RECORDS FOR THE EXERCISE Block Start

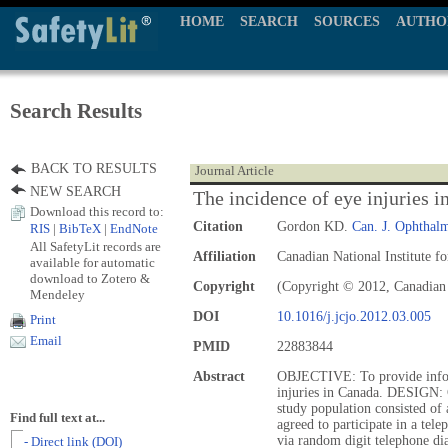
HOME
SEARCH
SOURCES
AUTHO
Search Results
BACK TO RESULTS
Journal Article
NEW SEARCH
The incidence of eye injuries 
Download this record to:
Citation
Gordon KD.
Can. J. Ophthalm
RIS
|
BibTeX
|
EndNote
All SafetyLit records are
Affiliation
Canadian National Institute f
available for automatic
download to Zotero &
Copyright
(Copyright © 2012, Canadian
Mendeley
DOI
10.1016/j.jcjo.2012.03.005
Print
Email
PMID
22883844
Abstract
OBJECTIVE: To provide infor
injuries in Canada. DESIGN:
study population consisted of
Find full text at...
agreed to participate in a tel
via random digit telephone dia
- Direct link (DOI)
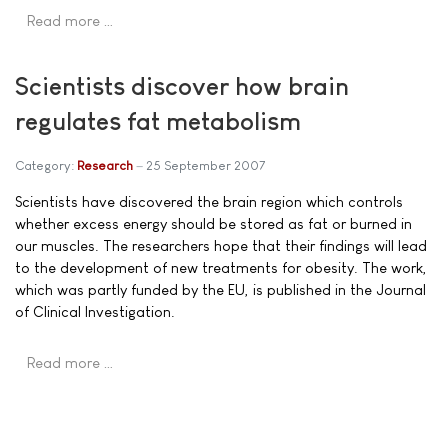
Read more …
Scientists discover how brain
regulates fat metabolism
Category:
Research
25 September 2007
Scientists have discovered the brain region which controls
whether excess energy should be stored as fat or burned in
our muscles. The researchers hope that their findings will lead
to the development of new treatments for obesity. The work,
which was partly funded by the EU, is published in the Journal
of Clinical Investigation.
Read more …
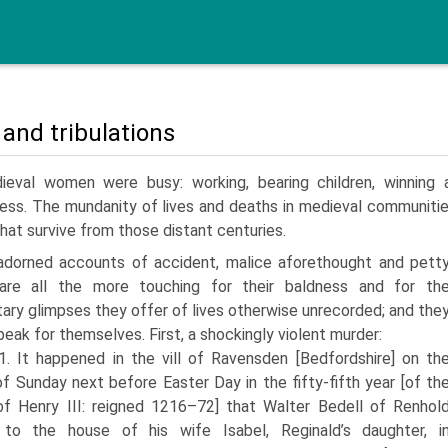
 and tribulations
ieval women were busy: working, bearing children, winning a
ess. The mundanity of lives and deaths in medieval communities
that survive from those distant centuries.
adorned accounts of accident, malice aforethought and pett
 are all the more touching for their baldness and for th
ary glimpses they offer of lives otherwise unrecorded; and the
peak for themselves. First, a shockingly violent murder:
1. It happened in the vill of Ravensden [Bedfordshire] on th
of Sunday next before Easter Day in the fifty-fifth year [of th
of Henry III: reigned 1216–72] that Walter Bedell of Renhol
to the house of his wife Isabel, Reginald’s daughter, i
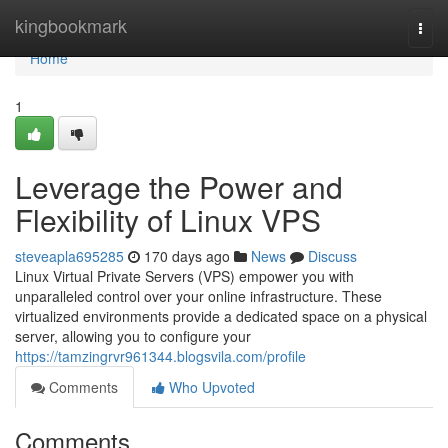
Home
kingbookmark
Togg
navi
Home
1
Leverage the Power and
Flexibility of Linux VPS
steveapla695285
170 days ago
News
Discuss
Linux Virtual Private Servers (VPS) empower you with
unparalleled control over your online infrastructure. These
virtualized environments provide a dedicated space on a physical
server, allowing you to configure your
https://tamzingrvr961344.blogsvila.com/profile
Comments
Who Upvoted
Comments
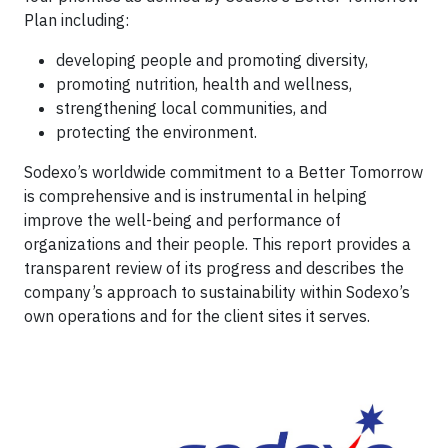
Plan including:
developing people and promoting diversity,
promoting nutrition, health and wellness,
strengthening local communities, and
protecting the environment.
Sodexo’s worldwide commitment to a Better Tomorrow
is comprehensive and is instrumental in helping
improve the well-being and performance of
organizations and their people. This report provides a
transparent review of its progress and describes the
company’s approach to sustainability within Sodexo’s
own operations and for the client sites it serves.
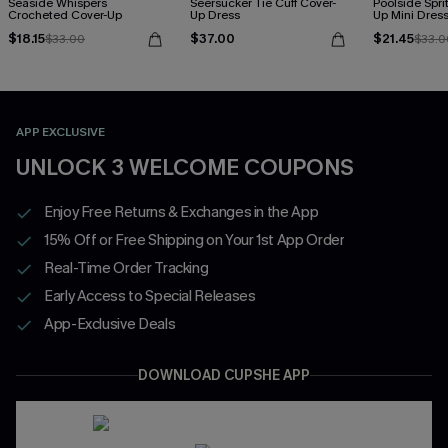
Seaside Whispers
Seersucker Tie Cuff Cover-
Poolside Spri
Crocheted Cover-Up
Up Dress
Up Mini Dres
$18.15
$37.00
$21.45
$33.00
$33.0
APP EXCLUSIVE
UNLOCK 3 WELCOME COUPONS
Enjoy Free Returns & Exchanges in the App
15% Off or Free Shipping on Your 1st App Order
Real-Time Order Tracking
Early Access to Special Releases
App-Exclusive Deals
DOWNLOAD CUPSHE APP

RECORDS FOR THE EXERCISE Block End

-- INSTRUCTION --
Return only the lines from the start of the data through the line that contains "Scientists have discovered", please, copying them exactly and omitting all pictures.

-- RESPONSE FOR THIS EXERCISE --
HOME
SEARCH
SOURCES
AUTHO
Search Results
BACK TO RESULTS
Journal Article
NEW SEARCH
The incidence of eye injuries 
Download this record to:
Citation
Gordon KD.
Can. J. Ophthalm
RIS
|
BibTeX
|
EndNote
All SafetyLit records are
Affiliation
Canadian National Institute f
available for automatic
download to Zotero &
Copyright
(Copyright © 2012, Canadian
Mendeley
DOI
10.1016/j.jcjo.2012.03.005
Print
Email
PMID
22883844
Abstract
OBJECTIVE: To provide infor
injuries in Canada. DESIGN:
study population consisted of
Find full text at...
agreed to participate in a tel
via random digit telephone dia
- Direct link (DOI)
Read more …
Scientists discover how brain
regulates fat metabolism
Category:
Research
25 September 2007
Scientists have discovered the brain region which controls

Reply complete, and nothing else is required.